In ARM, eor r0,r0,r0 is significantly worse than a mov-immediate. It depends on the old value, with no special-case handling. Memory dependency-ordering rules prevent an ARM uarch from special-casing it even if they wanted to. Same goes for most other RISC ISAs with weakly-ordered memory but that don't require barriers for memory_order_consume (in C++11 terminology).


x86 xor-zeroing is special because of its variable-length instruction set. Historically, 8086 xor ax,ax was fast directly because it was small. Since the idiom became widely used (and zeroing is much more common than all-ones), CPU designers gave it special support, and now xor eax,eax is faster than mov eax,0 on Intel Sandybridge-family and some other CPUs, even without considering direct and indirect code-size effects. See What is the best way to set a register to zero in x86 assembly: xor, mov or and? for as many micro-architectural benefits as I've been able to dig up.

[Source data]
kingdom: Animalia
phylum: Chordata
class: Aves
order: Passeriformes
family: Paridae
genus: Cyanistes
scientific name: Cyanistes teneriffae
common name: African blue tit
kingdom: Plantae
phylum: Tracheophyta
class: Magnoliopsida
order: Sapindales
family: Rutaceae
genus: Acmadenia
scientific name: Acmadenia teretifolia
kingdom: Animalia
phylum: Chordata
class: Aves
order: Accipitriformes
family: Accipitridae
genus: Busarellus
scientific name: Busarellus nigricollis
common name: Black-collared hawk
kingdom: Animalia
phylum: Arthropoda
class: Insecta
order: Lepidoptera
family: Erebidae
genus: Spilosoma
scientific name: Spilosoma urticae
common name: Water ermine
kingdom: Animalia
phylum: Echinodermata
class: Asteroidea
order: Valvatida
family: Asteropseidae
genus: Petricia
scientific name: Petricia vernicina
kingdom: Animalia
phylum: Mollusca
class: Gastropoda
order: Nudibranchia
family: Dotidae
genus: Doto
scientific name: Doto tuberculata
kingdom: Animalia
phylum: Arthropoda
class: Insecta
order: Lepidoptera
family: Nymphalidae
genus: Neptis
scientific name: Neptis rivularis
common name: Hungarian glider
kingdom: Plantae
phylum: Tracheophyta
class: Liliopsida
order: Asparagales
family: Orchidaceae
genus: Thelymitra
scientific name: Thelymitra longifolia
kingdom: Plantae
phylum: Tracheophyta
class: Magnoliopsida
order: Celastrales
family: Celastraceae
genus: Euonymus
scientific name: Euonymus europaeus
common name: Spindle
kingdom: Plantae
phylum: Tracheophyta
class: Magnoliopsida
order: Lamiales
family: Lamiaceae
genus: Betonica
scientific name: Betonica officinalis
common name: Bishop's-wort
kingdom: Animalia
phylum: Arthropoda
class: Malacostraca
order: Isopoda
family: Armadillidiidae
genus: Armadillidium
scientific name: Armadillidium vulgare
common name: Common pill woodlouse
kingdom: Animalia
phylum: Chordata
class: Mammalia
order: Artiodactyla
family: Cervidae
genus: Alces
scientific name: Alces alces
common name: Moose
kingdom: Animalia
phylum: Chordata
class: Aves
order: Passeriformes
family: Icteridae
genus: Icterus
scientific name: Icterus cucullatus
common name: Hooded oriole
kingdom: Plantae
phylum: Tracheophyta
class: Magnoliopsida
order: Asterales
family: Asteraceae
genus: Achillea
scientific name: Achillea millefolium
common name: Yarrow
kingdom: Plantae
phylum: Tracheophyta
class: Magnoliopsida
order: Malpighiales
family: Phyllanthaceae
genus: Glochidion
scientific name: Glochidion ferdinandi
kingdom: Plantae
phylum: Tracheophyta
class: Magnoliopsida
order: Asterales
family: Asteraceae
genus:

- What you need to do:
1. According to the register-zeroing passage, why was xor ax,ax fast on the 8086?
2. Continue the register-zeroing passage from its last sentence.

- Answers below:
1. It was fast because it was small.

2.
If x86 had a fixed-width instruction-set, I wonder if mov reg, 0 would have gotten as much special treatment as xor-zeroing has? Perhaps, because dependency-breaking before writing the low8 or low16 is important.


The standard options for best performance:

  • mov eax, -1: 5 bytes, using the mov r32, imm32 encoding. (There is no sign-extending mov r32, imm8, unfortunately). Excellent performance on all CPUs. 6 bytes for r8d-r15d (REX prefix).
  • mov rax, -1: 7 bytes, using the mov r/m64, sign-extended-imm32 encoding. (Not the REX.W=1 version of the eax version. That would be 10-byte mov r64, imm64). Excellent performance on all CPUs.

The weird options that save some code-size usually at the expense of performance:
(See also Tips for golfing in x86/x64 machine code)

  • xor eax,eax/dec rax (or not rax): 5 bytes (4 for 32-bit eax, or 3 bytes in 32-bit mode where 1-byte dec eax exists. 64-bit mode used those 1-byte instructions as REX prefixes). Downside: two uops for the front-end. Still only one unfused-domain uop for the scheduler/execution units on recent Intel where xor-zeroing is handled in the front-end. mov-immediate always needs an execution unit. (But integer ALU throughput is rarely a bottleneck for instructions that can use any port; the extra front-end pressure is the problem)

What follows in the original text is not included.